As your organisation continues its way towards a more diverse and inclusive team of employees, it’s important to ensure you are relying on the most up-to-date information about recruiting the right people and meeting their needs and behaviours in your hiring process. While there are many assumptions that have become part of accepted recruiting wisdom, are these methods still effective for interacting with those who want to join your company? When employers have wanted to recruit from under-represented groups they have traditionally relied on limited media targeting, but this doesn’t take into account what we know about candidate behaviour.

For example, we know that just because a person looks at a certain type of media in their everyday life, it doesn’t mean they will use that specialised media in their job search. Research has shown they will look at media offering roles related to their profession and then assess employers to ensure they are inclusive. So employers should focus on targeting the right professional channels with the right messaging. When candidates from underrepresented groups are searching for jobs, the right job title might be enough to get them to review an advert – but whether they apply is influenced by what they read and hear about how an organisation treats its people. To ensure an inclusive process, the right language used in job postings is essential. It should feel inclusive and should also reflect the career level of candidates.

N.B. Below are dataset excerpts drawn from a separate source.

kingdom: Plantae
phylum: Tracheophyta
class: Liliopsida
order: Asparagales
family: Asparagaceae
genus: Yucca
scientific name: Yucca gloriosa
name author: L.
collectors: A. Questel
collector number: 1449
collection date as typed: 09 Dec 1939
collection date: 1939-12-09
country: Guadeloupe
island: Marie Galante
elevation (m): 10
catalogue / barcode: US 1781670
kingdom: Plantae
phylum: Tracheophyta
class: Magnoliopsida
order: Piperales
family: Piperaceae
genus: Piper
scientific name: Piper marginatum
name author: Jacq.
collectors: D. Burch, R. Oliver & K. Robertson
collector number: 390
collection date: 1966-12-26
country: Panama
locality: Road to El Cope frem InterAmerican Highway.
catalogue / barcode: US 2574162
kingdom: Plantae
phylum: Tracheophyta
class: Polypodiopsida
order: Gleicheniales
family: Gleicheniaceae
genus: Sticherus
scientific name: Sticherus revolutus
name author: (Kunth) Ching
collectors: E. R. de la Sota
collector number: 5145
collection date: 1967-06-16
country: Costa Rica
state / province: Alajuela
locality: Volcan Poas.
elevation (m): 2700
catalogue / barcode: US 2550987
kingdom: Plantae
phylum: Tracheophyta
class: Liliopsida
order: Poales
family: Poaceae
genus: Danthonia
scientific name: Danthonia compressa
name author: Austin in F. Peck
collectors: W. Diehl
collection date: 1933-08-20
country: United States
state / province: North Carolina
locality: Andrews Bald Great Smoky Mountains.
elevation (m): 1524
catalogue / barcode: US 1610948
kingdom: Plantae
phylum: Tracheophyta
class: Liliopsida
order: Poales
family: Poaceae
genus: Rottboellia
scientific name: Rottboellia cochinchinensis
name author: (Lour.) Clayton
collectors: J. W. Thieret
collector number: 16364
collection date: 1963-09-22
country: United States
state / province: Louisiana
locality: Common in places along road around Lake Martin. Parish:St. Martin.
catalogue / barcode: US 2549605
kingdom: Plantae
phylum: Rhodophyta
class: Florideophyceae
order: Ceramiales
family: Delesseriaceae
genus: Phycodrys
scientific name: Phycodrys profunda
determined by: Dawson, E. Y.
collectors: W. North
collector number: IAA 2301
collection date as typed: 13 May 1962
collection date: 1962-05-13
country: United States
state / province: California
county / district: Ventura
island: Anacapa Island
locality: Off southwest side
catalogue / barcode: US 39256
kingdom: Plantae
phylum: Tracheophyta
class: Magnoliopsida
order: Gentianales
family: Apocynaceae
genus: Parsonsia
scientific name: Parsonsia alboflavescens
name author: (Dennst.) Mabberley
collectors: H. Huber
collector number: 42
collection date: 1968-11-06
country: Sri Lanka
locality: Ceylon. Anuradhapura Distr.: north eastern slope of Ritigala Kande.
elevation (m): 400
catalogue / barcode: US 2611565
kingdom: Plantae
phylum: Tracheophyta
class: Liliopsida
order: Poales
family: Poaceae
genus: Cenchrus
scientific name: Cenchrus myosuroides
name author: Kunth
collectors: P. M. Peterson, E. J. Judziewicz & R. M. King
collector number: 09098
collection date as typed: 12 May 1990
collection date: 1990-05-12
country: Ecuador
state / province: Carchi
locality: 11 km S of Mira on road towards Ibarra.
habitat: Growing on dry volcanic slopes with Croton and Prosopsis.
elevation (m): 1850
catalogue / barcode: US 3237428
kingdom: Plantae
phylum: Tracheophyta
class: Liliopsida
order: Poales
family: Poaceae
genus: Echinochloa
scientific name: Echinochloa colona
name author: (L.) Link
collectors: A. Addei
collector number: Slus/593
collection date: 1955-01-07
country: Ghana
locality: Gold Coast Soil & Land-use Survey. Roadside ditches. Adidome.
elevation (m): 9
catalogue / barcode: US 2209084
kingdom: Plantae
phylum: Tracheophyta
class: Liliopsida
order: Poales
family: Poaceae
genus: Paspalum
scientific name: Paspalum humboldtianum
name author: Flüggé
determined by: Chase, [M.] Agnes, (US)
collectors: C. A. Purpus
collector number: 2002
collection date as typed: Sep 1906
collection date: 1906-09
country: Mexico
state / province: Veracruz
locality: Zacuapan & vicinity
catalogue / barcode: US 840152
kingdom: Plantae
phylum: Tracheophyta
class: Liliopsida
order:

Many talent leaders are familiar with the research that shows women are less likely to apply for roles where they do not meet 100 per cent of the criteria, whereas men will apply if they meet just some of them. Often, women just don’t want to waste their time on an application they believe would be automatically rejected. To overcome this, employers should list only the essential criteria required and note that as the list of criteria gets longer, the applicant pool for that job will become less diverse. If we stick with the example of attracting more women, recruitment communications should include voices and stories from women at all levels to demonstrate they are welcome and will have the opportunity to progress. The same principle can be applied to any demographic group. Change won’t happen overnight.

When it comes to engaging with  candidates from under-represented groups, it’s about building an employer brand that appeals to multiple demographics and fosters a sense of belonging in an organisation – and making sure that each part of the process supports individuals from all walks of life who are the best people to fill your roles.